When I was pregnant with my first child Jenny, I was given a book called Mother’s Day is Over by Shirley Rogers Radl. This book became the one source I could turn to and count on. It mirrored the reality I was about to live. It was the only book I read that didn’t sugarcoat motherhood. It was the one source that helped me authentically prepare for the good, bad and ugly of motherhood. I believe the truth of this book on one level was shocking, but it also made me feel connected to other mothers-to-be like me. The ones I perceived were afraid, confused, and wanting the whole truth and nothing but the truth. We didn’t want the fantasy that many of the other books shared. These books often left me feeling inadequate. They said I was going to have a wonderful and joyous experience as a mother. Really?

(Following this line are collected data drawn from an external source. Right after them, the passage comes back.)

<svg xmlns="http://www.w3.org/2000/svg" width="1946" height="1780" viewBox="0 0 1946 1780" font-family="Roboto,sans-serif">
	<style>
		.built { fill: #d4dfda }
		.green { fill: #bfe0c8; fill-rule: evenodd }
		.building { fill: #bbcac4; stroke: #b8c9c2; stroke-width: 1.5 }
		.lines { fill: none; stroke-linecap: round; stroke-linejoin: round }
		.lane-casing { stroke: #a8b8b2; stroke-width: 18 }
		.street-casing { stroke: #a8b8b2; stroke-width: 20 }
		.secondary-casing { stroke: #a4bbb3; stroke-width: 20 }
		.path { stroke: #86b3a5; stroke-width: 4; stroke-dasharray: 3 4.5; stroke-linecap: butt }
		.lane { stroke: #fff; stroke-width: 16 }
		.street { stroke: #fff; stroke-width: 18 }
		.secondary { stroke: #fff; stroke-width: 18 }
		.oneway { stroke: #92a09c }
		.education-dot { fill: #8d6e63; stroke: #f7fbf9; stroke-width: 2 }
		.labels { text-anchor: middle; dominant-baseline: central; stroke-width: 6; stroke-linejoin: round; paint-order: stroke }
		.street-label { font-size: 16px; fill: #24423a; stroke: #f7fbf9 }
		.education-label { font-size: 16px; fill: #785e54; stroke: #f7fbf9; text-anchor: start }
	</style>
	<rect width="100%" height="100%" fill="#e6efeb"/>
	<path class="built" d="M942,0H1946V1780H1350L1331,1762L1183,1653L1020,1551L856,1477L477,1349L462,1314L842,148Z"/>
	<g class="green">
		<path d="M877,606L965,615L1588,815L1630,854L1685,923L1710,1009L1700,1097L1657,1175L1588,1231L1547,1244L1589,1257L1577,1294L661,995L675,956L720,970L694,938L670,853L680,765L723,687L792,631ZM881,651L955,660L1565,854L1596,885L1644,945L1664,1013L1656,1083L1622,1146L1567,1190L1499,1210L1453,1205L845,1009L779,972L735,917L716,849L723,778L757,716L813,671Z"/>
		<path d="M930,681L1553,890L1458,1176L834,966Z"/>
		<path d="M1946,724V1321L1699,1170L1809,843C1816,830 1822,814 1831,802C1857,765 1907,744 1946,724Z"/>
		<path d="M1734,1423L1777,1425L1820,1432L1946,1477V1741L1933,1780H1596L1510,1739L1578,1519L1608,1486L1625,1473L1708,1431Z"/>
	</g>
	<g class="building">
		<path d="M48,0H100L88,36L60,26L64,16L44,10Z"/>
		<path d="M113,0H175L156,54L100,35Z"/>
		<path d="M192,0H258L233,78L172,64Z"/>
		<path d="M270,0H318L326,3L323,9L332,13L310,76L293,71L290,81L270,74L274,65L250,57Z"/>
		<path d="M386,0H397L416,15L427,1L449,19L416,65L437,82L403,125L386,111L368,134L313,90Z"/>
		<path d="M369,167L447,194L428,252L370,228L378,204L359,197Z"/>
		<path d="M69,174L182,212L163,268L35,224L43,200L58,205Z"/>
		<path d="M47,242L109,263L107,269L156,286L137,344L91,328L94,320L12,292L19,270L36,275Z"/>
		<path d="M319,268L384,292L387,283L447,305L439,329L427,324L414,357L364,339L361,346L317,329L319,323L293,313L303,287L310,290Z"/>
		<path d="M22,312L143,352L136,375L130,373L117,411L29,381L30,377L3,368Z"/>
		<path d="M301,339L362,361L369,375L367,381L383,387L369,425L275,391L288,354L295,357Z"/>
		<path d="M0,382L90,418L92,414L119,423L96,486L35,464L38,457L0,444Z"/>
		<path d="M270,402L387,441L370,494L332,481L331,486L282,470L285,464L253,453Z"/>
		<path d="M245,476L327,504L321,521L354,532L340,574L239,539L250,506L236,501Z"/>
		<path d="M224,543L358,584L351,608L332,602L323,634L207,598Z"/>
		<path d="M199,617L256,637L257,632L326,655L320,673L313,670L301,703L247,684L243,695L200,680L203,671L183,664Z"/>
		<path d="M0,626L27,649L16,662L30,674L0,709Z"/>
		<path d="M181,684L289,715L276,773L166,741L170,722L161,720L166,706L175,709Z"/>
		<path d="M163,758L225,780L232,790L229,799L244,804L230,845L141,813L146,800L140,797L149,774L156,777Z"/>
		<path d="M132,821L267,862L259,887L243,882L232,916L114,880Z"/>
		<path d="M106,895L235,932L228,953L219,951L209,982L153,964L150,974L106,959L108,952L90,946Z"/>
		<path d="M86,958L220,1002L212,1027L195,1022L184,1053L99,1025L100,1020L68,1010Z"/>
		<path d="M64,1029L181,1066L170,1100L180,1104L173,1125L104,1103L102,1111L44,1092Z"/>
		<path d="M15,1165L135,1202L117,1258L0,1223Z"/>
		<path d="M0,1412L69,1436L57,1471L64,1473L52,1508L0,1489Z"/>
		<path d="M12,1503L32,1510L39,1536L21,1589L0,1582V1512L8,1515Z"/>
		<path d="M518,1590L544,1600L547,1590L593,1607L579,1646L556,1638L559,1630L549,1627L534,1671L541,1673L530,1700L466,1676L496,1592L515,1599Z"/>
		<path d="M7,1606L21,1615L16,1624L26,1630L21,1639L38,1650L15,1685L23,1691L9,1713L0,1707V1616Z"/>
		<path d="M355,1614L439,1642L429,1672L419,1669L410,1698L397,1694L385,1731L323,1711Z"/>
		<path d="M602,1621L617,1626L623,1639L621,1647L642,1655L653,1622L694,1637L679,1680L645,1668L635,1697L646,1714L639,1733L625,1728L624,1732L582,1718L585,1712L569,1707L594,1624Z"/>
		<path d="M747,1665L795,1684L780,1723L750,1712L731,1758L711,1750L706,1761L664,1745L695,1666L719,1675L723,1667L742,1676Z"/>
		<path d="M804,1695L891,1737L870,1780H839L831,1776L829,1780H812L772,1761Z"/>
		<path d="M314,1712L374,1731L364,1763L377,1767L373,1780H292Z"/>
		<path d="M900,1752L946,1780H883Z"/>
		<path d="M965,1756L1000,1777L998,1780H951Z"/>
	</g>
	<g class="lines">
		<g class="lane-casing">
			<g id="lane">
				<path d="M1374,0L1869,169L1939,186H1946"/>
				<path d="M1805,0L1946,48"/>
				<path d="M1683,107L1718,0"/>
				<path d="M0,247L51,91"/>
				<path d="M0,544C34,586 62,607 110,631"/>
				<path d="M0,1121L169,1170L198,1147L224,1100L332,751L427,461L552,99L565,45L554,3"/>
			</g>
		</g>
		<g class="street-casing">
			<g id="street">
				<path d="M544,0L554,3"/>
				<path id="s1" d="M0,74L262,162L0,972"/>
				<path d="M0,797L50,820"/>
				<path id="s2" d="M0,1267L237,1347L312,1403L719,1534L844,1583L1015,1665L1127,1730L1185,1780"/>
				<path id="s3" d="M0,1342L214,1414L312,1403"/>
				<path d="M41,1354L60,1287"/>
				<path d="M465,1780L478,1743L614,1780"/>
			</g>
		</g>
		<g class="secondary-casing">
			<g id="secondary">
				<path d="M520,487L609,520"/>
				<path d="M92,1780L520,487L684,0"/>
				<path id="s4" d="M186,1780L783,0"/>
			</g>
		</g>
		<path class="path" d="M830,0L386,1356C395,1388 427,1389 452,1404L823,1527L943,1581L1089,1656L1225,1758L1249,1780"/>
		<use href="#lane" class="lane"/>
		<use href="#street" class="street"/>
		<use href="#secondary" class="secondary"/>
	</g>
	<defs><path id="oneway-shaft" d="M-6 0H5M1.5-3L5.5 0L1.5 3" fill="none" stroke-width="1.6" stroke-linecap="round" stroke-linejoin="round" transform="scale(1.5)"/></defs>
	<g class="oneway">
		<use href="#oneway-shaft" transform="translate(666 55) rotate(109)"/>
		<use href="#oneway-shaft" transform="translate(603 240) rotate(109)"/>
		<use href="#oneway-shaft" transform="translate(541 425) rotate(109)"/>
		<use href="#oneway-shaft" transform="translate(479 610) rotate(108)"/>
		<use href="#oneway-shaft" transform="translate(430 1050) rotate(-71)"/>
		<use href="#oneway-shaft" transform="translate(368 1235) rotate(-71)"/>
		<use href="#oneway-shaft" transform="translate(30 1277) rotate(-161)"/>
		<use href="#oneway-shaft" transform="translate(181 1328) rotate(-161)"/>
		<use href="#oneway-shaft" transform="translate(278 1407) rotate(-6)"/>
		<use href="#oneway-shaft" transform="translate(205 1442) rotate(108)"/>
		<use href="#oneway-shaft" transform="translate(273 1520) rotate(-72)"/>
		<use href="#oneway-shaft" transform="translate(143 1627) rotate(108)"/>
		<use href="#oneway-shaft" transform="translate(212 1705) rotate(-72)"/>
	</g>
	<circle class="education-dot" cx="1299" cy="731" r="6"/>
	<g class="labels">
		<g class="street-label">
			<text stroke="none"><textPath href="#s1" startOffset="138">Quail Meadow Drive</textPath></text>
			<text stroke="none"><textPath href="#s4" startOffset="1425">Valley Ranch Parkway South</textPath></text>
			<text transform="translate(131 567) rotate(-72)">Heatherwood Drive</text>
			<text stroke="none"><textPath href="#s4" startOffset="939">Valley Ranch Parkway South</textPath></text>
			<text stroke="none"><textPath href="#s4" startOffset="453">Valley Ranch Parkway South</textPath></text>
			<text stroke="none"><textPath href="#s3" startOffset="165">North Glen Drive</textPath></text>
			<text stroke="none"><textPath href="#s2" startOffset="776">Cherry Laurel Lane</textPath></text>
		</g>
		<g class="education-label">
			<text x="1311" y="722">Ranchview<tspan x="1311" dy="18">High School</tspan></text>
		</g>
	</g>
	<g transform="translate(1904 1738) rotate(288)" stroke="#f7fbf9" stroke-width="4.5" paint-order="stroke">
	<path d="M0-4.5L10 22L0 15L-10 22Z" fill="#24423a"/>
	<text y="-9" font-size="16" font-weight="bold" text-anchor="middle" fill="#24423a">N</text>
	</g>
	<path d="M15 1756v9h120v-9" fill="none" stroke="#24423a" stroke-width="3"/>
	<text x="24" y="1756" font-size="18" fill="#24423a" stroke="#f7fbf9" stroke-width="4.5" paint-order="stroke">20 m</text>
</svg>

I was feeling devastated, scared, panicked, imprisoned and so alone. While I loved being pregnant, carrying life, birthing, what came after scared me to death. I have since learned one of the most important credos a woman carrying a child and a mother can follow: mother the mother within. This mothering begins by being honest with your self, by getting to know yourself, and by developing skills to mother. I believe if you don’t know what you’re mothering you can’t nurture it. I had to learn to mother myself to become a good mother. I had to learn to love who I was by forgiving myself, by being patient, and by teaching myself to grow up to be a good mother. Healer, heal thyself. Mother, mother thyself!
In January of 1993 I began to rewrite some pregnancy material I had written a few years earlier. I used this information as educational material for pregnant women in my movement classes. During the process of rewriting I began to get messages from my inner voices telling me I should write about mothering and motherhood, and about my experiences with abortions, births and relationships, and to what I regard as daily deaths. It seemed odd to me to be writing about motherhood. My girls were grown up. Jennifer was twenty-two, living in Japan and Jessica, twenty, lived on her own in Portland, working and finishing her GED. It was a time in my life when motherhood was the last thing on my mind.
In March of that year, I became very ill with pneumonia and was in bed for several weeks. Over my nine-week period of healing, I thought a lot about my work, my relationship, dancing, writing, and painting – all aspects of my life. The voices inside my head didn’t stop. Over and over again, messages came, pushing me to write about motherhood. Besides the voices in my head it became clear to me in my dreams and meditations that my personal life and relationship with husband number two was over. My voices continued to tell me, “Debbie, your philosophy and approach to life will be of great value to mothers”. Value? I’m getting divorced for the second time. What do I have to offer?
I thought about it for days and decided being a woman and a mother, and a leader who teaches people how to get in the body and be healthy might be enough. I could integrate my knowledge of the body, the universe, Chi, energy and the communication I know exists between the mind, body, emotions and spirit. It worked for me, so maybe it could work for others, for mothers looking for answers.
I began to explore my dreams and visions of motherhood and childbirth as it could have been for me, and as it could be for all women. Along the way I was taken on a journey where I developed new ways of thinking about abortion, motherhood, birth and death. I now have a new reality, a new paradigm for mothering and birth, and a new archetype of motherhood. I didn’t come to this knowledge and place overnight. It happened slowly as I allowed what I believed to be true and real to slowly unfold within and through me. I took the time to assimilate my feelings and thoughts, arriving to the motherhood truth I could stand for and confidently share.
While there were other logical, emotionally rewarding and personal healing reasons for me to write about motherhood one thing was clear: the inner voice inside me, in you, in us all is something to listen to. I trust in my inner voice. It has guided me on an extraordinary journey of learning to mother my mother within, and to mother my children.
The process of writing, of recounting so many memories has allowed me to relive the joys, laughter, fears and also some very deep painful experiences as a mother. These memories gave rise to the past and illuminated many details of my experiences, that now looking back, if I had the right guidance, some other tools, another model, maybe I could have changed their outcome. I think so.